> **TASK TO CARRY OUT**
Starting at the line that contains "Möchten Sie den CO2 Fußabdruck" and stopping after the line that contains "к главной террасе у бассейна виллы, а также к", put each line of the entries into a Markdown table with the columns Row and Line, numbering the rows and skipping blank lines. Leave the pictures out of the table.

Transcribed page contents
- Opening Delimiter -
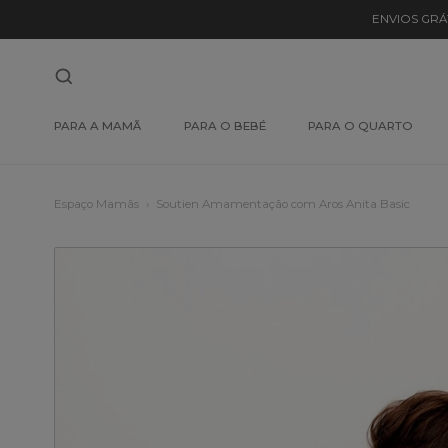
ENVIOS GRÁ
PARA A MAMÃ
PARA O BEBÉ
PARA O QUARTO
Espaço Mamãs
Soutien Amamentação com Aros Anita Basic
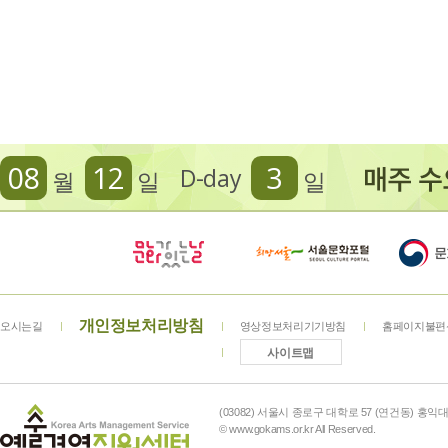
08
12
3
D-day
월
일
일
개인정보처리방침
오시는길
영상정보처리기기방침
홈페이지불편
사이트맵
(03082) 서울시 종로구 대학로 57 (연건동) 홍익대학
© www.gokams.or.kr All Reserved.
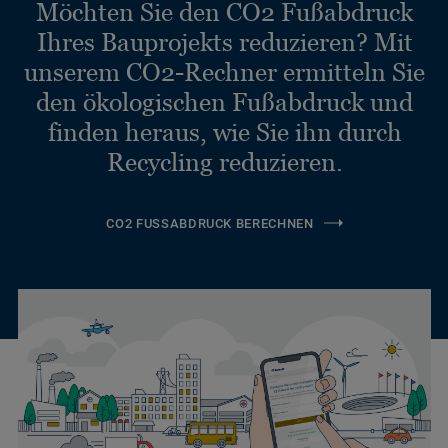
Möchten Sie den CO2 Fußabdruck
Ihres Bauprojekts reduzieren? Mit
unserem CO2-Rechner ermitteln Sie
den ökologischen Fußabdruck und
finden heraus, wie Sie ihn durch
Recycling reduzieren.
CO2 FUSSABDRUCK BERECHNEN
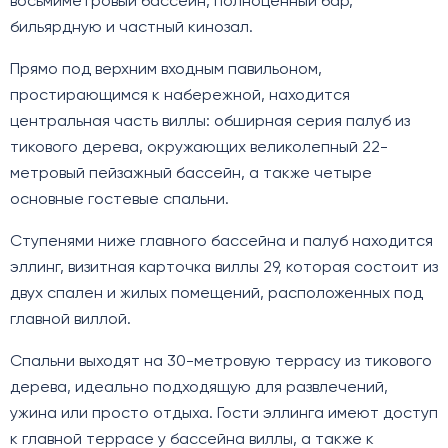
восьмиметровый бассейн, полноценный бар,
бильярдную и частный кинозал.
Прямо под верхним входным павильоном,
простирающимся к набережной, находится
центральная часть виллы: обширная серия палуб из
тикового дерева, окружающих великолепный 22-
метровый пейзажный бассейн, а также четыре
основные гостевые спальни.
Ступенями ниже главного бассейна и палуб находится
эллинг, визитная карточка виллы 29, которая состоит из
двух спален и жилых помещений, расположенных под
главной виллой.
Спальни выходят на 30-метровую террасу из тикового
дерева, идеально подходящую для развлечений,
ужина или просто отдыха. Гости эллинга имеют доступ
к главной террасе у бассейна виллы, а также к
- Closing Delimiter -
- Opening Delimiter -
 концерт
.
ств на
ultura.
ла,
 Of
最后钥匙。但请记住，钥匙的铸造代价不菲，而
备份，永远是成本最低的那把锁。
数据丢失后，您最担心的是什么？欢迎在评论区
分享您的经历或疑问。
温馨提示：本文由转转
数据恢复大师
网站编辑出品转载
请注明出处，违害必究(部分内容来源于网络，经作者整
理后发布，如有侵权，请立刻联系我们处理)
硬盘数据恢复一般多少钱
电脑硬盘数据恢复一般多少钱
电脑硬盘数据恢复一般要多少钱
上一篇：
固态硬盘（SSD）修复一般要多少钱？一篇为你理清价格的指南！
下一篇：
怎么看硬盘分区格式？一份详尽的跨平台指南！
- Closing Delimiter -
- Opening Delimiter -
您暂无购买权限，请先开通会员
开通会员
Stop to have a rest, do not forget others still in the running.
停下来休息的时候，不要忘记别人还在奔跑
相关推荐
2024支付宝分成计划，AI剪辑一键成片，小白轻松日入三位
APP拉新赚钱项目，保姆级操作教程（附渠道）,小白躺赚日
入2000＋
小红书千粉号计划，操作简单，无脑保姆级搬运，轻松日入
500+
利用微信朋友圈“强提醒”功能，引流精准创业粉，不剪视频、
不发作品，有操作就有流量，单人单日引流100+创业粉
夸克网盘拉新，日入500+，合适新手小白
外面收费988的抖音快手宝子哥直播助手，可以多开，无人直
- Closing Delimiter -
> **EXERCISE RESULT**
| Row | Line |
|---|---|
| 1 | Möchten Sie den CO2 Fußabdruck |
| 2 | Ihres Bauprojekts reduzieren? Mit |
| 3 | unserem CO2-Rechner ermitteln Sie |
| 4 | den ökologischen Fußabdruck und |
| 5 | finden heraus, wie Sie ihn durch |
| 6 | Recycling reduzieren. |
| 7 | CO2 FUSSABDRUCK BERECHNEN |
| 8 | восьмиметровый бассейн, полноценный бар, |
| 9 | бильярдную и частный кинозал. |
| 10 | Прямо под верхним входным павильоном, |
| 11 | простирающимся к набережной, находится |
| 12 | центральная часть виллы: обширная серия палуб из |
| 13 | тикового дерева, окружающих великолепный 22- |
| 14 | метровый пейзажный бассейн, а также четыре |
| 15 | основные гостевые спальни. |
| 16 | Ступенями ниже главного бассейна и палуб находится |
| 17 | эллинг, визитная карточка виллы 29, которая состоит из |
| 18 | двух спален и жилых помещений, расположенных под |
| 19 | главной виллой. |
| 20 | Спальни выходят на 30-метровую террасу из тикового |
| 21 | дерева, идеально подходящую для развлечений, |
| 22 | ужина или просто отдыха. Гости эллинга имеют доступ |
| 23 | к главной террасе у бассейна виллы, а также к |